Summer shows of artworks by Janet Cardiff, Adrián Villar Rojas and Patti Smith will celebrate ongoing post-Superstorm Sandy recovery on New York’s Rockaway peninsula, in the borough of Queens.
MoMA PS1 director Klaus Biesenbach and Smith, both of whom have homes in the area, have organized Rockaway!, a public arts festival consisting of several exhibitions that will mark the reopening of Fort Tilden, a historic Army battalion and its surrounding beachfront park that suffered severe erosion during the 2012 storm. In collaboration with the Rockaway Artists Alliance (RAA) and the Jamaica Bay-Rockaway Parks Conservatory (JBRPC), the event (June 29-Sept. 1) will feature work by both international and local artists.
The festival will be hosted in the public gallery at Fort Tilden, which has been run for 19 years by the RAA. Smith plans to exhibit three works, including The Resilience of the Dreamer, a site-specific installation that will place a gilded four-post bed within an abandoned park building. She’ll also show photography depicting personal objects of great importance to their owners—poet Robert Graves’s hat and artist Frida Kahlo’s corset, among others.
A series of sculptures by the Argentinean artist Rojas will address the ecological rebuilding of the area. The fort’s chapel will host Cardiff’s sound installation The Forty Part Motet, which adapts a 16th-century vocal piece, giving a microphone to each voice of a 40-member choir.
A short distance down the beach, in a recently restored surf culture staple, will be a group show of Rockaway artists in collaboration with the Honolulu Biennial (whose first outing will be in 2016).
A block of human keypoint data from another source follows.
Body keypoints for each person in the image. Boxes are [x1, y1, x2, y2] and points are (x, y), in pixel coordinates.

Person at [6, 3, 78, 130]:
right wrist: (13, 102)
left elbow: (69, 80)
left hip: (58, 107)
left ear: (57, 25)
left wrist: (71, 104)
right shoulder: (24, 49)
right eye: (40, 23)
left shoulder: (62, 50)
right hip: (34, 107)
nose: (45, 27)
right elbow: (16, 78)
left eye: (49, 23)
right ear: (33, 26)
The Rockaway Beach Surf Club served as one of the largest relief centers for area residents during the storm and its aftermath. The exhibition will highlight the rebuilding efforts of Rockaway surfers and artists.
This summer exhibition series is the second project undertaken by MoMA PS1 in the Rockaways. In March of last year, the museum coordinated the construction of the temporary VW Dome cultural center. Through June of 2013, the structure acted as a space for contemporary art performances and as a platform for neighborhood voices.